Another undercover anti-chicken farm video has been circulating, accusing Canadian chicken farmers of cruelty to animals. Problem is, this video does not depict a Canadian chicken farm.
But the deception doesn’t surprise us. We expect it from the extreme left. When they howl, the news media often reports — even when it’s nonsense.
The bigger concern is that as moral relativism takes hold of our culture, our world continues its descent into chaos. For ideologues, there is no obligation anymore to stick to the truth. Ideology comes before truth and facts. The ridiculous, once checked at the door, seizes the opportunity to influence the mainstream.
In farm country, animal activists are now wilder than the animals. Have you ever seen so many attacks on agriculture by so many people who know just enough to string together a superficial argument and not enough to realize how much they don’t know?
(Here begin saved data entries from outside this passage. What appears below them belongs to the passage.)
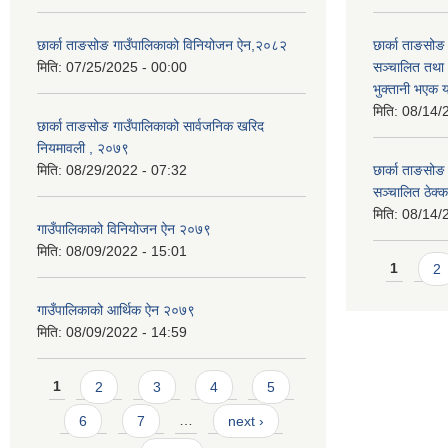
छार्का ताङसोङ गाउँपालिकाको विनियोजन ऐन,२०८२
छार्का ताङसो
मिति:
07/25/2025 - 00:00
सञ्चालित तथा
भुक्तानी भएक 
मिति:
08/14/
छार्का ताङसोङ गाउँपालिकाको सार्वजनिक खरिद
नियमावली , २०७९
मिति:
08/29/2022 - 07:32
छार्का ताङसो
सञ्चालित ठेक्
मिति:
08/14/
गाउँपालिकाको विनियोजन ऐन २०७९
मिति:
08/09/2022 - 15:01
Pages
1
2
गाउँपालिकाको आर्थिक ऐन २०७९
मिति:
08/09/2022 - 14:59
Pages
1
2
3
4
5
6
7
…
next ›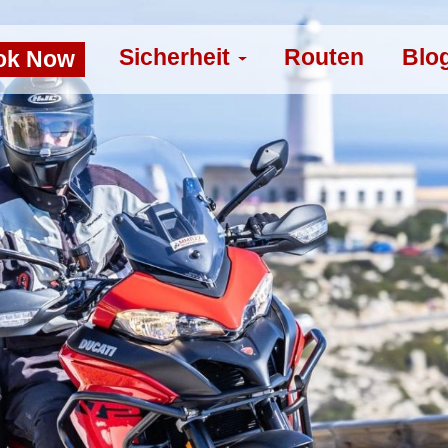
Sicherheit
Routen
Blo
ok Now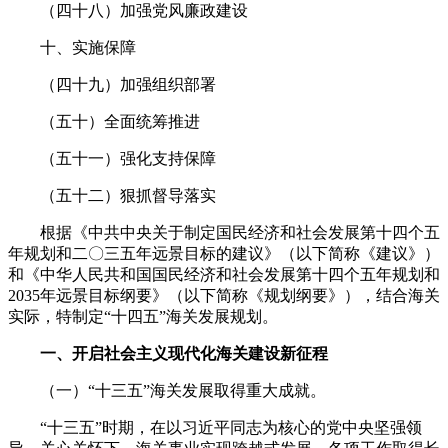
（四十八）加强党风廉政建设
十、实施保障
（四十九）加强组织部署
（五十）全面统筹推进
（五十一）强化支持保障
（五十二）狠抓督导落实
根据《中共中央关于制定国民经济和社会发展第十四个五
年规划和二〇三五年远景目标的建议》（以下简称《建议》）
和《中华人民共和国国民经济和社会发展第十四个五年规划和
2035年远景目标纲要》（以下简称《规划纲要》），结合海关
实际，特制定“十四五”海关发展规划。
一、开启社会主义现代化海关建设新征程
（一）“十三五”海关发展取得重大成就。
“十三五”时期，在以习近平同志为核心的党中央坚强领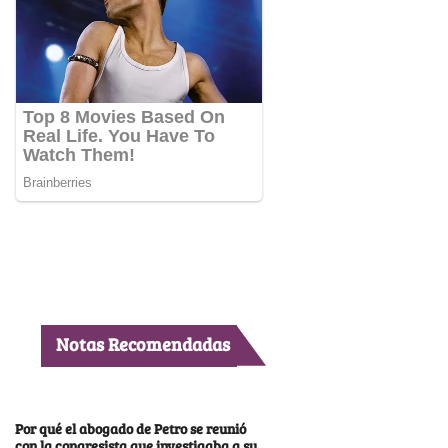
Notas Recomendadas
Por qué el abogado de Petro se reunió
con la congresista que investigaba a su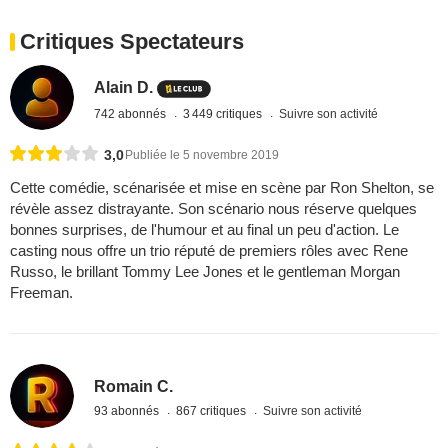
Critiques Spectateurs
Alain D.
742 abonnés
3 449 critiques
Suivre son activité
3,0
Publiée le 5 novembre 2019
Cette comédie, scénarisée et mise en scène par Ron Shelton, se
révèle assez distrayante. Son scénario nous réserve quelques
bonnes surprises, de l'humour et au final un peu d'action. Le
casting nous offre un trio réputé de premiers rôles avec Rene
Russo, le brillant Tommy Lee Jones et le gentleman Morgan
Freeman.
Romain C.
93 abonnés
867 critiques
Suivre son activité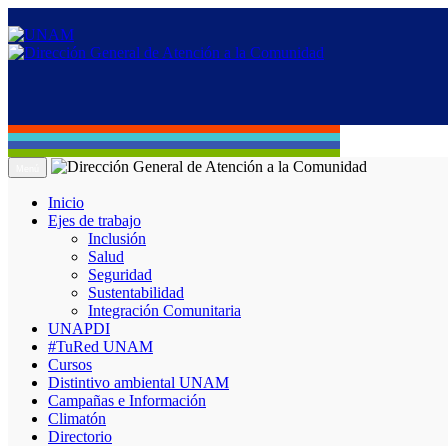
Menú
Inicio
Ejes de trabajo
Inclusión
Salud
Seguridad
Sustentabilidad
Integración Comunitaria
UNAPDI
#TuRed UNAM
Cursos
Distintivo ambiental UNAM
Campañas e Información
Climatón
Directorio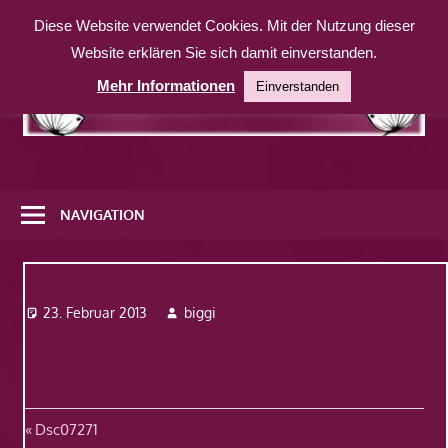
Zum
Diese Website verwendet Cookies. Mit der Nutzung dieser
Inhalt
Website erklären Sie sich damit einverstanden.
springen
Mehr Informationen
Einverstanden
Eine
weitere
NAVIGATION
WordPress-
Website
Dsc07271
23. Februar 2013
biggi
Beitragsnavigation
Vorheriger
Dsc07271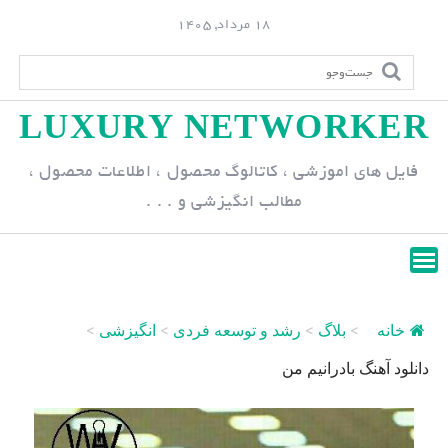
S
18 مرداد, 1405
k
i
p
LUXURY NETWORKER
t
o
فایل های اموزشی ، کاتالوگ محصول ، اطلاعات محصول ،
c
مطالب انگیزشی و . . .
o
n
t
e
n
خانه
>
بلاگ
>
رشد و توسعه فردی
>
انگیزشی
>
t
دانلود آهنگ بادرانیم من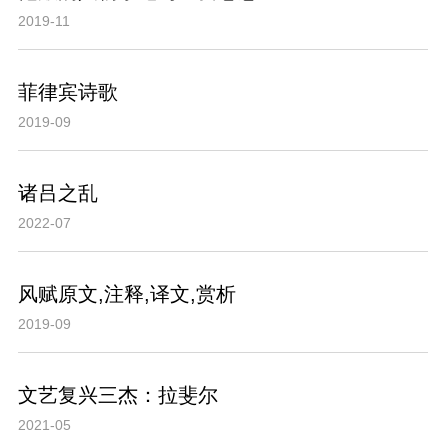
2019-11
菲律宾诗歌
2019-09
诸吕之乱
2022-07
风赋原文,注释,译文,赏析
2019-09
文艺复兴三杰：拉斐尔
2021-05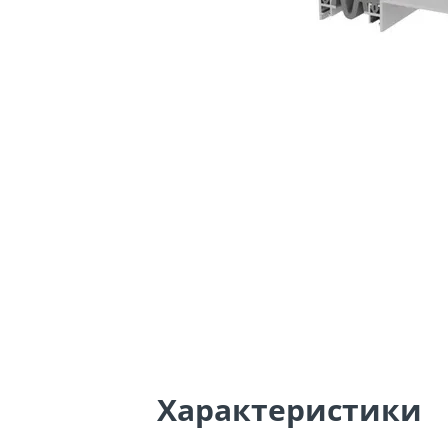
Характеристики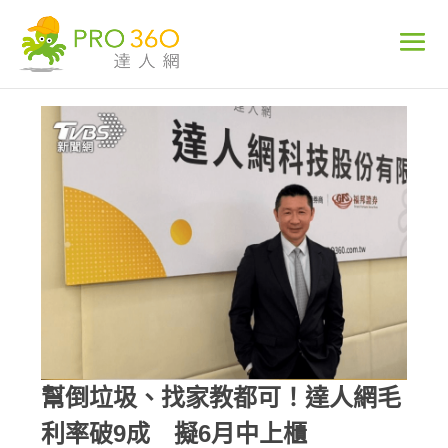
幫倒垃圾、找家教都可！達人網毛
利率破9成 擬6月中上櫃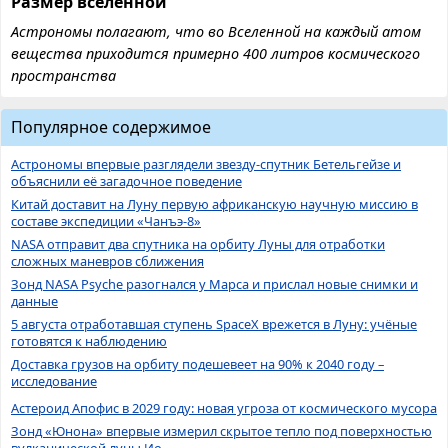
Размер вселенной
Астрономы полагают, что во Вселенной на каждый атом
вещества приходится примерно 400 литров космического
пространства
Популярное содержимое
Астрономы впервые разглядели звезду-спутник Бетельгейзе и
объяснили её загадочное поведение
Китай доставит на Луну первую африканскую научную миссию в
составе экспедиции «Чанъэ-8»
NASA отправит два спутника на орбиту Луны для отработки
сложных маневров сближения
Зонд NASA Psyche разогнался у Марса и прислал новые снимки и
данные
5 августа отработавшая ступень SpaceX врежется в Луну: учёные
готовятся к наблюдению
Доставка грузов на орбиту подешевеет на 90% к 2040 году –
исследование
Астероид Апофис в 2029 году: новая угроза от космического мусора
Зонд «Юнона» впервые измерил скрытое тепло под поверхностью
вулканической луны Ио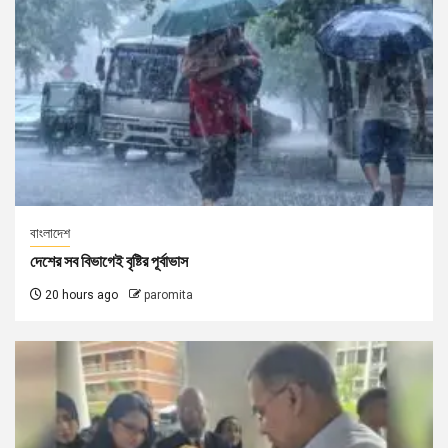
বাংলাদেশ
দেশের সব বিভাগেই বৃষ্টির পূর্বাভাস
20 hours ago
paromita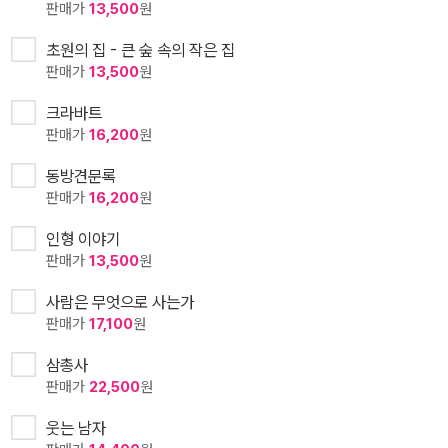
판매가
13,500
원
초원의 집 - 큰 숲 속의 작은 집
판매가
13,500
원
크라바트
판매가
16,200
원
동방견문록
판매가
16,200
원
인형 이야기
판매가
13,500
원
사람은 무엇으로 사는가
판매가
17,100
원
삼총사
판매가
22,500
원
웃는 남자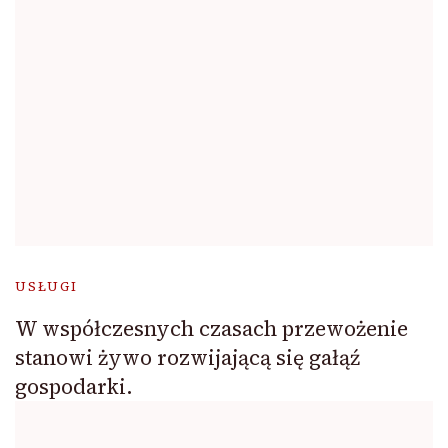
USŁUGI
W współczesnych czasach przewożenie
stanowi żywo rozwijającą się gałąź
gospodarki.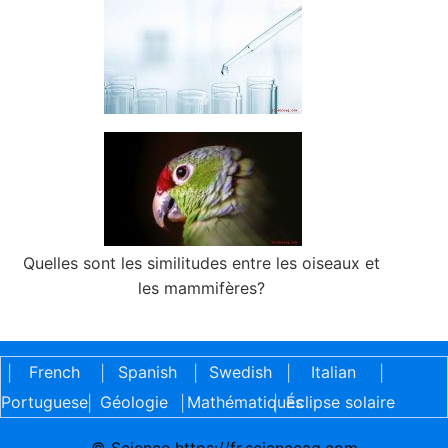
Quelles sont les similitudes entre les oiseaux et
les mammifères?
French
Spanish
Swedish
Italian
|
|
|
|
|
Portuguese
Géologie
Mathématiques
Éclipse solaire
|
|
|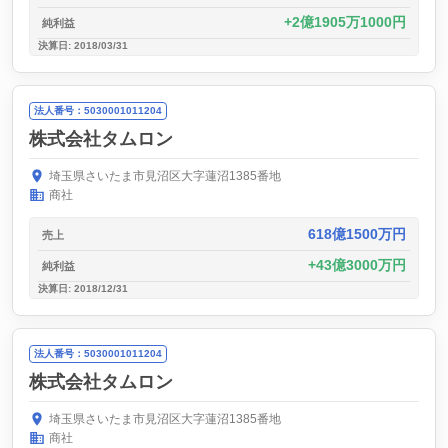
2億1905万1000円
純利益
決算日: 2018/03/31
法人番号：5030001011204
株式会社タムロン
埼玉県さいたま市見沼区大字蓮沼1385番地
商社
618億1500万円
売上
43億3000万円
純利益
決算日: 2018/12/31
法人番号：5030001011204
株式会社タムロン
埼玉県さいたま市見沼区大字蓮沼1385番地
商社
There is something ugly in the calls to end all animal agriculture, to throw open the doors to all caged animals, as if the modern world is stifling the animals’ desire for freedom and self-fulfillment. There is no thought to what this means. The wild is unmerciful and these animals don’t stand a chance with their freedom.
Their lives are lengthened on the farm where animal comforts have increased. The animals don’t even have to do the hard work of hunting for their food. The farmer does it for them. It’s like being on holiday. To give rights to animals would demand from them responsibilities and that, as our columnist Dan Needles pointed out, would make every cat a murderer. Why do we even have to have this discussion?
The good news is that the extreme left is gaining a reputation for being so full of half-truths, it is hard to believe a word they say. But there is an audience for their absurdities: Feeding bacon to a child is as bad as giving him a cigarette. Meat is murder. The science is settled. PETA (People for the Ethical Treatment of Animals) now tell us that milk is a symbol of white supremacy. The nonsense goes on and on.
Even our province has been hoodwinked — swallowing baloney about manmade global warming, neonicotinoid-treated seeds and green energy.
There is one welcome development from, of all places, Greenpeace. Faced with a huge lawsuit from wood and paper company Resolute Forest Products, Greenpeace lawyers have just admitted their tough talk about the paper company was just baloney. What a great marketing idea. Scare people into giving you money.
Vancouver-based Greenpeace has been aggressively targeting the paper company by calling it a “forest destroyer” and responsible for the “caribou death spiral and extinction.” It pressured customers to cancel their paper supply orders from Resolute Forest Products.
The Montreal-based paper company punched back. It tallied its losses at about $100 million and has sued Greenpeace International in a Georgia-state court, calling the organization a “global fraud” that has duped its donors with “materially false and misleading claims.”
The paper company is also suing Greenpeace for $7 million for defamation in an Ontario court. None of the allegations have been tested in court.
Greenpeace lawyers now say that Greenpeace didn’t mean what it said. It was “no more than opinion based on disclosed facts.”
In a submission to dismiss the lawsuit, they argue that Greenpeace “will often use forceful language to make their point. They do not hew to strict literalisms or scientific precision but regularly use words ‘in a loose, figurative sense’ to express ‘strong disagreement’ and attack their intellectual opponents through ‘rhetorical hyperbole’ or ‘vigorous epithet(s).’”
In the spirit of making things up as one goes along, it makes a big difference if I start by saying I don’t mean what I say. And what could I say if I were to decide not to hew to strict literalism and offer an opinion based on disclosed facts?
Based on anecdotal evidence, I could conclude that extreme environmentalists are late-night channel surfers who would like to move out of their parents’ basements. Ditto for extreme animal activists except that they have no intention of moving. Said in a very loose and figurative sense, of course.